What this task involves
Can you give the lines below as a JSON list of strings, one string per line, with blank lines left out?

Stored records
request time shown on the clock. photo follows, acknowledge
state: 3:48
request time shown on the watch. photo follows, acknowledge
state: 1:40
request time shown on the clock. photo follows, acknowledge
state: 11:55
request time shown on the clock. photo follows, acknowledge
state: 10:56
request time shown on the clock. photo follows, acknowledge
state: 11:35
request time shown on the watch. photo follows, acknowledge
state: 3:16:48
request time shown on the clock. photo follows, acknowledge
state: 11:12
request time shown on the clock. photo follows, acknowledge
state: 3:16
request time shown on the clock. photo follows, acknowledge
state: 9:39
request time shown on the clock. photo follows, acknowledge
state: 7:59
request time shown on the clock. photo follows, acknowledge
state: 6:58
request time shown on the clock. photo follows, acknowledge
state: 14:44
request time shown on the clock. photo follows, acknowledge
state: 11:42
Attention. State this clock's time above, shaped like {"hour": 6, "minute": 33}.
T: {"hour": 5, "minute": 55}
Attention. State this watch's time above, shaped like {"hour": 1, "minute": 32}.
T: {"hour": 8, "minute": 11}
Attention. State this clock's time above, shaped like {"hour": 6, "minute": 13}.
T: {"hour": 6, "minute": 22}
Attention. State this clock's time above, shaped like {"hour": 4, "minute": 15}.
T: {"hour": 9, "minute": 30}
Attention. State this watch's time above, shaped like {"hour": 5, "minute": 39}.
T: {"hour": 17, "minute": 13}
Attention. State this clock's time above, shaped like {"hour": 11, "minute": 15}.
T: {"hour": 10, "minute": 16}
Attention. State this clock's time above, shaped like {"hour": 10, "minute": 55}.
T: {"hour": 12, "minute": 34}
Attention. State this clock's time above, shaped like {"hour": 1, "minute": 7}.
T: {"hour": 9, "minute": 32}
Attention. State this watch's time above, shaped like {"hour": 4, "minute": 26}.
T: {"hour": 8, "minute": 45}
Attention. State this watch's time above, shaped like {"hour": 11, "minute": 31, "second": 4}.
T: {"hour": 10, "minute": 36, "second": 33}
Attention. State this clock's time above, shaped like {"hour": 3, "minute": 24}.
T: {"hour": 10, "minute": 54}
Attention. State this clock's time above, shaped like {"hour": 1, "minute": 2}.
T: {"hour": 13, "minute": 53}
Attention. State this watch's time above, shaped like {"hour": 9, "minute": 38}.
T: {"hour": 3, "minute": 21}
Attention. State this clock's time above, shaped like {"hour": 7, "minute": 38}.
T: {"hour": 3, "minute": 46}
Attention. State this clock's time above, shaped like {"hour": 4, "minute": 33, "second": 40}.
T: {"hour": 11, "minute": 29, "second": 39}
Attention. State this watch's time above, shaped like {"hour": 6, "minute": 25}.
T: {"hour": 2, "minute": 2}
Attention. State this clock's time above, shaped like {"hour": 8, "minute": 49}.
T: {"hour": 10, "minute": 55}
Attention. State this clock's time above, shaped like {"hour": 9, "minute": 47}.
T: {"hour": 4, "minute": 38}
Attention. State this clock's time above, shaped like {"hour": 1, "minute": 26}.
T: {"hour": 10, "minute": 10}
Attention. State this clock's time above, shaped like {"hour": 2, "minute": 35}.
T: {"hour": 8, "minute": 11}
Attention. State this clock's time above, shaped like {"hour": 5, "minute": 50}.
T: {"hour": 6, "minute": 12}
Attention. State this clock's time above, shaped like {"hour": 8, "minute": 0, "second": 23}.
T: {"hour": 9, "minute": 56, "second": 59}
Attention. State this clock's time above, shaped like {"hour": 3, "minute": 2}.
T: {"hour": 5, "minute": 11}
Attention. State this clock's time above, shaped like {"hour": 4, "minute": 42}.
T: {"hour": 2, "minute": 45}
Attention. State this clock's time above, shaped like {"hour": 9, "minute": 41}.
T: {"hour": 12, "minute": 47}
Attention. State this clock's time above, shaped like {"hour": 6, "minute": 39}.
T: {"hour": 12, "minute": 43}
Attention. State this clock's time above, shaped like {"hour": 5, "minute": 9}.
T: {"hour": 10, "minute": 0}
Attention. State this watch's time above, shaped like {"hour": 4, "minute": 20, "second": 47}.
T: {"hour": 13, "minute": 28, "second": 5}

Result for this exercise
[
  "request time shown on the clock. photo follows, acknowledge",
  "state: 3:48",
  "request time shown on the watch. photo follows, acknowledge",
  "state: 1:40",
  "request time shown on the clock. photo follows, acknowledge",
  "state: 11:55",
  "request time shown on the clock. photo follows, acknowledge",
  "state: 10:56",
  "request time shown on the clock. photo follows, acknowledge",
  "state: 11:35",
  "request time shown on the watch. photo follows, acknowledge",
  "state: 3:16:48",
  "request time shown on the clock. photo follows, acknowledge",
  "state: 11:12",
  "request time shown on the clock. photo follows, acknowledge",
  "state: 3:16",
  "request time shown on the clock. photo follows, acknowledge",
  "state: 9:39",
  "request time shown on the clock. photo follows, acknowledge",
  "state: 7:59",
  "request time shown on the clock. photo follows, acknowledge",
  "state: 6:58",
  "request time shown on the clock. photo follows, acknowledge",
  "state: 14:44",
  "request time shown on the clock. photo follows, acknowledge",
  "state: 11:42",
  "Attention. State this clock's time above, shaped like {\"hour\": 6, \"minute\": 33}.",
  "T: {\"hour\": 5, \"minute\": 55}",
  "Attention. State this watch's time above, shaped like {\"hour\": 1, \"minute\": 32}.",
  "T: {\"hour\": 8, \"minute\": 11}",
  "Attention. State this clock's time above, shaped like {\"hour\": 6, \"minute\": 13}.",
  "T: {\"hour\": 6, \"minute\": 22}",
  "Attention. State this clock's time above, shaped like {\"hour\": 4, \"minute\": 15}.",
  "T: {\"hour\": 9, \"minute\": 30}",
  "Attention. State this watch's time above, shaped like {\"hour\": 5, \"minute\": 39}.",
  "T: {\"hour\": 17, \"minute\": 13}",
  "Attention. State this clock's time above, shaped like {\"hour\": 11, \"minute\": 15}.",
  "T: {\"hour\": 10, \"minute\": 16}",
  "Attention. State this clock's time above, shaped like {\"hour\": 10, \"minute\": 55}.",
  "T: {\"hour\": 12, \"minute\": 34}",
  "Attention. State this clock's time above, shaped like {\"hour\": 1, \"minute\": 7}.",
  "T: {\"hour\": 9, \"minute\": 32}",
  "Attention. State this watch's time above, shaped like {\"hour\": 4, \"minute\": 26}.",
  "T: {\"hour\": 8, \"minute\": 45}",
  "Attention. State this watch's time above, shaped like {\"hour\": 11, \"minute\": 31, \"second\": 4}.",
  "T: {\"hour\": 10, \"minute\": 36, \"second\": 33}",
  "Attention. State this clock's time above, shaped like {\"hour\": 3, \"minute\": 24}.",
  "T: {\"hour\": 10, \"minute\": 54}",
  "Attention. State this clock's time above, shaped like {\"hour\": 1, \"minute\": 2}.",
  "T: {\"hour\": 13, \"minute\": 53}",
  "Attention. State this watch's time above, shaped like {\"hour\": 9, \"minute\": 38}.",
  "T: {\"hour\": 3, \"minute\": 21}",
  "Attention. State this clock's time above, shaped like {\"hour\": 7, \"minute\": 38}.",
  "T: {\"hour\": 3, \"minute\": 46}",
  "Attention. State this clock's time above, shaped like {\"hour\": 4, \"minute\": 33, \"second\": 40}.",
  "T: {\"hour\": 11, \"minute\": 29, \"second\": 39}",
  "Attention. State this watch's time above, shaped like {\"hour\": 6, \"minute\": 25}.",
  "T: {\"hour\": 2, \"minute\": 2}",
  "Attention. State this clock's time above, shaped like {\"hour\": 8, \"minute\": 49}.",
  "T: {\"hour\": 10, \"minute\": 55}",
  "Attention. State this clock's time above, shaped like {\"hour\": 9, \"minute\": 47}.",
  "T: {\"hour\": 4, \"minute\": 38}",
  "Attention. State this clock's time above, shaped like {\"hour\": 1, \"minute\": 26}.",
  "T: {\"hour\": 10, \"minute\": 10}",
  "Attention. State this clock's time above, shaped like {\"hour\": 2, \"minute\": 35}.",
  "T: {\"hour\": 8, \"minute\": 11}",
  "Attention. State this clock's time above, shaped like {\"hour\": 5, \"minute\": 50}.",
  "T: {\"hour\": 6, \"minute\": 12}",
  "Attention. State this clock's time above, shaped like {\"hour\": 8, \"minute\": 0, \"second\": 23}.",
  "T: {\"hour\": 9, \"minute\": 56, \"second\": 59}",
  "Attention. State this clock's time above, shaped like {\"hour\": 3, \"minute\": 2}.",
  "T: {\"hour\": 5, \"minute\": 11}",
  "Attention. State this clock's time above, shaped like {\"hour\": 4, \"minute\": 42}.",
  "T: {\"hour\": 2, \"minute\": 45}",
  "Attention. State this clock's time above, shaped like {\"hour\": 9, \"minute\": 41}.",
  "T: {\"hour\": 12, \"minute\": 47}",
  "Attention. State this clock's time above, shaped like {\"hour\": 6, \"minute\": 39}.",
  "T: {\"hour\": 12, \"minute\": 43}",
  "Attention. State this clock's time above, shaped like {\"hour\": 5, \"minute\": 9}.",
  "T: {\"hour\": 10, \"minute\": 0}",
  "Attention. State this watch's time above, shaped like {\"hour\": 4, \"minute\": 20, \"second\": 47}.",
  "T: {\"hour\": 13, \"minute\": 28, \"second\": 5}"
]